> _Requirements_
Render the lines from the one containing "genus: Silphium" through the final line as a Markdown table with the columns Row and Line, giving each row a number and skipping any blank lines.

Exercise data start

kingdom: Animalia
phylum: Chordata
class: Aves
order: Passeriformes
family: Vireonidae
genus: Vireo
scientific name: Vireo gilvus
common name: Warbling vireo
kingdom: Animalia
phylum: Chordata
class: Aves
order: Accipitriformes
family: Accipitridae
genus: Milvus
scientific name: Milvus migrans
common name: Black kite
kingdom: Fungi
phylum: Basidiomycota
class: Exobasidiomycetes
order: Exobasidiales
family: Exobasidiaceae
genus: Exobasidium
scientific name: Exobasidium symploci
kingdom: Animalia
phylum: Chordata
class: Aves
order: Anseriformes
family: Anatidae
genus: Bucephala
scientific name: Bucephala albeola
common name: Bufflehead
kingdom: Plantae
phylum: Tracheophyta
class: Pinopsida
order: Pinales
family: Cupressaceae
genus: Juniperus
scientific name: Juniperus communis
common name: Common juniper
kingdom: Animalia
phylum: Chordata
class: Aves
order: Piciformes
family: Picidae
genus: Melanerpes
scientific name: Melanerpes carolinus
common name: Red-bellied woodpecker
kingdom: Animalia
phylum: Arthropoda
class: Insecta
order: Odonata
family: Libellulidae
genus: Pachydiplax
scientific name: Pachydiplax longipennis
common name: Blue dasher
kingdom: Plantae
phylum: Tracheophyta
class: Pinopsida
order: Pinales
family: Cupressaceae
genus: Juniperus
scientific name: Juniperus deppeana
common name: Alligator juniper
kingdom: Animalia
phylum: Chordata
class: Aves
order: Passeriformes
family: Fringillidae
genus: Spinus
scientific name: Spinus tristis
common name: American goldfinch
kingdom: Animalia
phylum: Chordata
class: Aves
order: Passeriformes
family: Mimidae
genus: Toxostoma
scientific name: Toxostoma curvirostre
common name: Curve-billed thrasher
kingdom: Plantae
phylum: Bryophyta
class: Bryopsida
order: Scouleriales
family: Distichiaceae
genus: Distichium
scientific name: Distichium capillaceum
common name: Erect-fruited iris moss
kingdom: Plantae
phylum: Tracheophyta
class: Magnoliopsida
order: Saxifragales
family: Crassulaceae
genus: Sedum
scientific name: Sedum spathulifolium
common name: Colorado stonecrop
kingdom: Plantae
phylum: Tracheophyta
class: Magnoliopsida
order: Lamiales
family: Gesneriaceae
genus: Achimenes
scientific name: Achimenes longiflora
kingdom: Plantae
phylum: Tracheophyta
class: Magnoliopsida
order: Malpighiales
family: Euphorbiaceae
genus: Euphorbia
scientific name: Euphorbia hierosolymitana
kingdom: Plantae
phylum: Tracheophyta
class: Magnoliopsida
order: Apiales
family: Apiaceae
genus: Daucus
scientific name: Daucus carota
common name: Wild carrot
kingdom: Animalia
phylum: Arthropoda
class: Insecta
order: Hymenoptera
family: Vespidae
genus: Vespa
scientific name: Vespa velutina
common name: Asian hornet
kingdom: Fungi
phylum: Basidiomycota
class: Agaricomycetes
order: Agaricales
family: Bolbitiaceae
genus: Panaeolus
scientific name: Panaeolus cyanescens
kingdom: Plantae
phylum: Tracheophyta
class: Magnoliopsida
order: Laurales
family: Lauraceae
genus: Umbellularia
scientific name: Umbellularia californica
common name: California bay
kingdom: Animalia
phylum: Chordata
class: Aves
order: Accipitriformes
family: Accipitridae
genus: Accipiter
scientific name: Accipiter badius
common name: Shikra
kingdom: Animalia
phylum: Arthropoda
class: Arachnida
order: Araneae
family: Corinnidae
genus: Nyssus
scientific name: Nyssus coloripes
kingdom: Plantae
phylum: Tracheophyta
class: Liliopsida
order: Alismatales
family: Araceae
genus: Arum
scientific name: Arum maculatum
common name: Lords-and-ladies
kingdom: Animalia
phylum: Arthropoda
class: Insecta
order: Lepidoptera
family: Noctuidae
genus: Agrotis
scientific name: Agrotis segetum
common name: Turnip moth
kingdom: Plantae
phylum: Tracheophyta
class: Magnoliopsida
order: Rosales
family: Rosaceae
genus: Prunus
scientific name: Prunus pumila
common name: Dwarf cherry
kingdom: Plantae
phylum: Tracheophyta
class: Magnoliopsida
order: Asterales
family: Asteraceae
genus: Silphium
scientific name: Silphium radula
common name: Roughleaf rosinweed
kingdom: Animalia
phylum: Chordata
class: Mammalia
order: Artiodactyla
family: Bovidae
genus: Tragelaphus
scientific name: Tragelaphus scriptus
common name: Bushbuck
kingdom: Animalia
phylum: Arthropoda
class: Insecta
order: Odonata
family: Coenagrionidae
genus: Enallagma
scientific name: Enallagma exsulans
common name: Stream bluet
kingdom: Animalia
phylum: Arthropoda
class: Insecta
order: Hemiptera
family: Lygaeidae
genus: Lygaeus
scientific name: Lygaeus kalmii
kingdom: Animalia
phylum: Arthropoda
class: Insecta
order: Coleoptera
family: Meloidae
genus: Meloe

Exercise data end

> _Task output_
| Row | Line |
|---|---|
| 1 | genus: Silphium |
| 2 | scientific name: Silphium radula |
| 3 | common name: Roughleaf rosinweed |
| 4 | kingdom: Animalia |
| 5 | phylum: Chordata |
| 6 | class: Mammalia |
| 7 | order: Artiodactyla |
| 8 | family: Bovidae |
| 9 | genus: Tragelaphus |
| 10 | scientific name: Tragelaphus scriptus |
| 11 | common name: Bushbuck |
| 12 | kingdom: Animalia |
| 13 | phylum: Arthropoda |
| 14 | class: Insecta |
| 15 | order: Odonata |
| 16 | family: Coenagrionidae |
| 17 | genus: Enallagma |
| 18 | scientific name: Enallagma exsulans |
| 19 | common name: Stream bluet |
| 20 | kingdom: Animalia |
| 21 | phylum: Arthropoda |
| 22 | class: Insecta |
| 23 | order: Hemiptera |
| 24 | family: Lygaeidae |
| 25 | genus: Lygaeus |
| 26 | scientific name: Lygaeus kalmii |
| 27 | kingdom: Animalia |
| 28 | phylum: Arthropoda |
| 29 | class: Insecta |
| 30 | order: Coleoptera |
| 31 | family: Meloidae |
| 32 | genus: Meloe |